**EXERCISE DESCRIPTION**
How many lines in the records below contain the word "thumb"? Reply with the number alone.

··· INPUT FOR THIS TASK ···

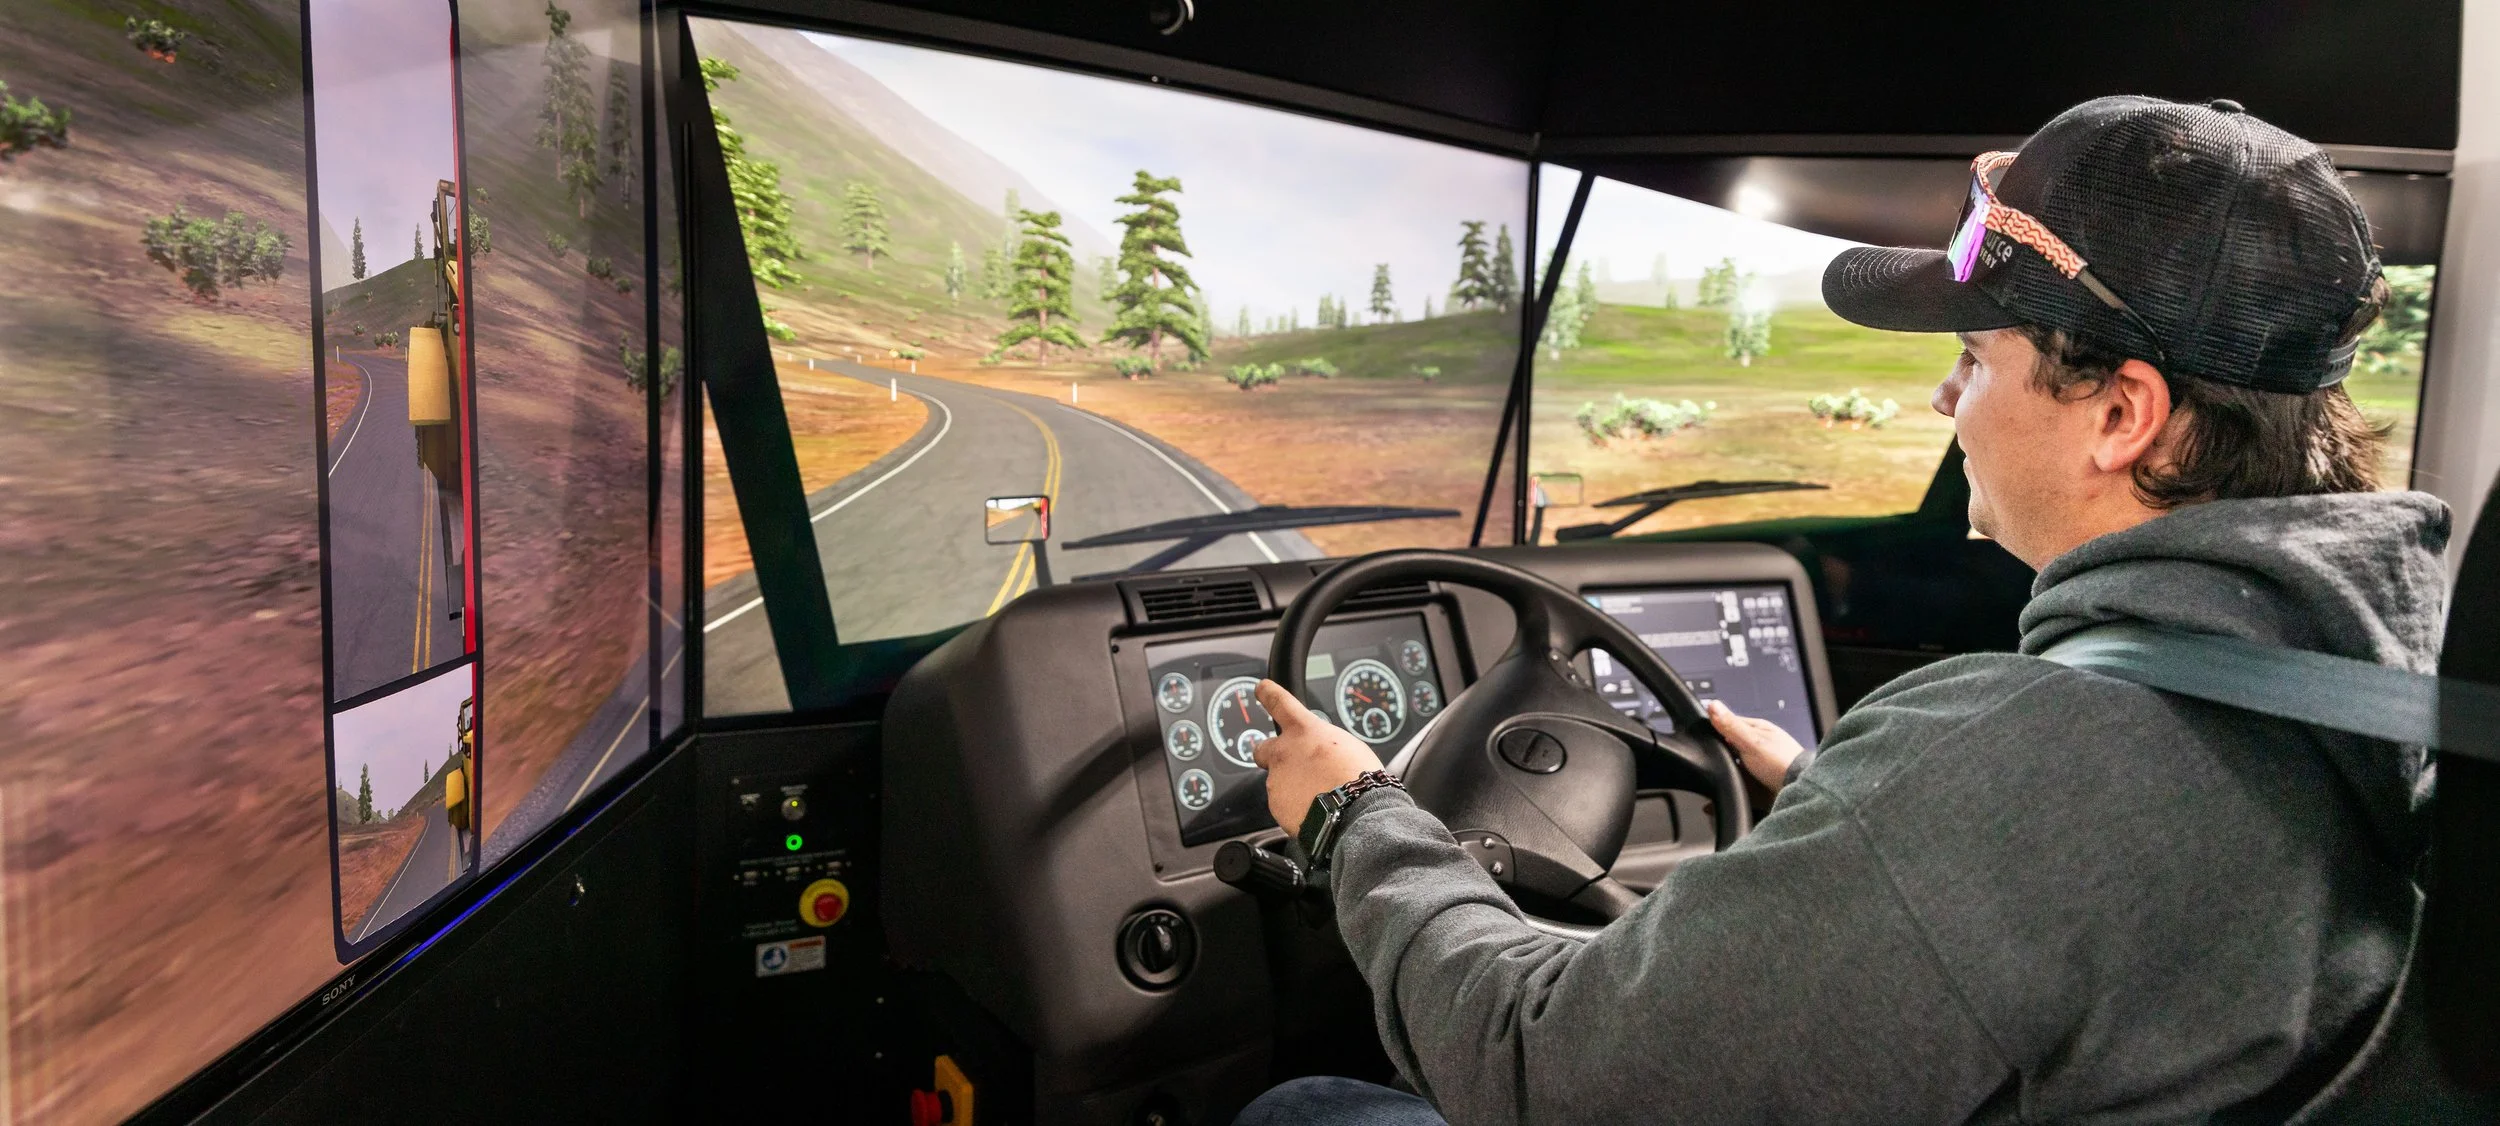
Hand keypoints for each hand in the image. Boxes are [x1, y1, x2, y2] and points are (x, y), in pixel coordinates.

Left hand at [1253, 679, 1385, 833]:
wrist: (1355, 813)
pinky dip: (1295, 807)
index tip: (1262, 689)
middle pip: (1263, 748)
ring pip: (1278, 781)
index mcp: (1305, 731)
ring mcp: (1277, 779)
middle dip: (1269, 754)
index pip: (1280, 702)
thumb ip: (1324, 744)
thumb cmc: (1359, 779)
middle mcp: (1284, 752)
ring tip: (1318, 796)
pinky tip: (1315, 811)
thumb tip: (1319, 751)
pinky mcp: (1276, 805)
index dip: (1268, 694)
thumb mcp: (1348, 747)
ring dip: (1292, 787)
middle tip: (1286, 764)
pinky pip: (1283, 804)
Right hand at [1708, 701, 1804, 792]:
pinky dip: (1729, 786)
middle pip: (1728, 746)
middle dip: (1718, 754)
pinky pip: (1737, 783)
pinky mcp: (1757, 782)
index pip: (1728, 724)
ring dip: (1723, 772)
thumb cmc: (1780, 762)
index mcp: (1757, 729)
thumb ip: (1731, 725)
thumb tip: (1712, 704)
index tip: (1704, 739)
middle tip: (1710, 761)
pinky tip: (1721, 792)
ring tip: (1715, 778)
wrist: (1800, 790)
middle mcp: (1757, 745)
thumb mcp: (1751, 741)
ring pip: (1732, 765)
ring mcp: (1757, 764)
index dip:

···

**SOLUTION FOR THIS PROBLEM**
8